Die Möblierung stammt größtenteils aus der damaligen Zeit und passt nicht mehr zu der Bibliothek der Zukunft, wie sie der promovierten Kulturmanagerin Dr. Vogt vorschwebt: „Von der Zonierung her müssen wir unser Haus für die heutigen Nutzer ganz neu denken.“ Es wurden vier Orte definiert, die sich über das Haus verteilen: Orte zum Lernen, um sich inspirieren zu lassen, um andere zu treffen und zum Mitmachen.

 

Innenraum-Wettbewerb

Im Oktober 2015 startete der europaweite Wettbewerb zur Neugestaltung der Innenräume. Aus anfangs 18 beteiligten Büros, wählte die Jury mit dem Juryvorsitzende Professor Andreas Meck in der zweiten Phase vier aus, die ihre Entwürfe weiter ausarbeiteten. Anfang Juni fiel die Entscheidung. Der 1. Preis ging an UKW Innenarchitekten GbR aus Krefeld, die auch schon die Inneneinrichtung der dortigen Stadtbibliothek planten. Marina Stankovic Architekten BDA aus Berlin erhielten den 2. und Mecanoo International aus Delft den 3. Preis. v-architekten gmbh aus Köln waren das vierte an dieser Runde beteiligte Büro.

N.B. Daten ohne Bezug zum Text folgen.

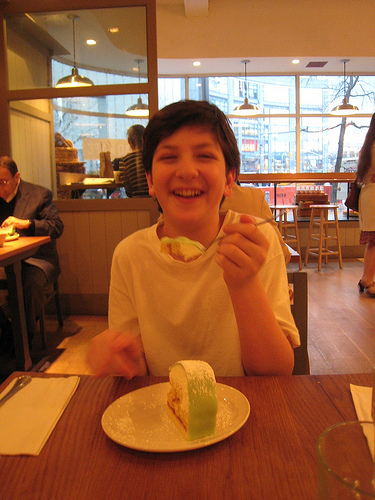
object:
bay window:
[158, 71, 375, 172]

„Der Entwurf (UKW Innenarchitekten) zeigt eine gute Balance zwischen der Präsentation der Stände und den Freiflächen, die unterschiedliche Funktionalitäten erfüllen können,“ sagt Dr. Vogt. Laut und leise, aktiv und passiv, Gruppe und Einzelbesucher: Die Zonen sollen die gewünschten Qualitäten widerspiegeln „ohne dass wir Schilder anbringen müssen“ und dennoch flexibel nutzbar sein.

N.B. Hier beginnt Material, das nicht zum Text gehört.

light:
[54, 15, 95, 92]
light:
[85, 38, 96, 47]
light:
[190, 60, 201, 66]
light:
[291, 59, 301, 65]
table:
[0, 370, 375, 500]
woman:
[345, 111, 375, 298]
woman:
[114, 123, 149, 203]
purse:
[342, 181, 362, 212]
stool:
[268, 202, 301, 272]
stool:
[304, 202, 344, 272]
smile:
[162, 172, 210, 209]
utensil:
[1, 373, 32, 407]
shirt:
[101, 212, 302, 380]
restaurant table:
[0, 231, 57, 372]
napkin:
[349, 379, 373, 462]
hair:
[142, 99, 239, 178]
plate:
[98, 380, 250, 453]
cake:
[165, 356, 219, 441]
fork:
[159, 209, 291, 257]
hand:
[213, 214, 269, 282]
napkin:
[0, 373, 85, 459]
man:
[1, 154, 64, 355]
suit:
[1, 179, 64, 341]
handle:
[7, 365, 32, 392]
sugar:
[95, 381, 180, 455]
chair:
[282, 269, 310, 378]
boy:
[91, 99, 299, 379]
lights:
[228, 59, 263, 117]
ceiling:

„Im Innenraum führt eine einfach erkennbare Grundstruktur und Farbigkeit den Nutzer durch das Haus. Das Café im Erdgeschoß sorgt für Lebendigkeit. Zusammen mit den atmosphärisch ruhigen Bereichen und der Cloud im Foyer wird die Bibliothek in der Stadt zum Wohnzimmer für die Nutzer,“ erläutert Jochen Usinger von UKW Architekten.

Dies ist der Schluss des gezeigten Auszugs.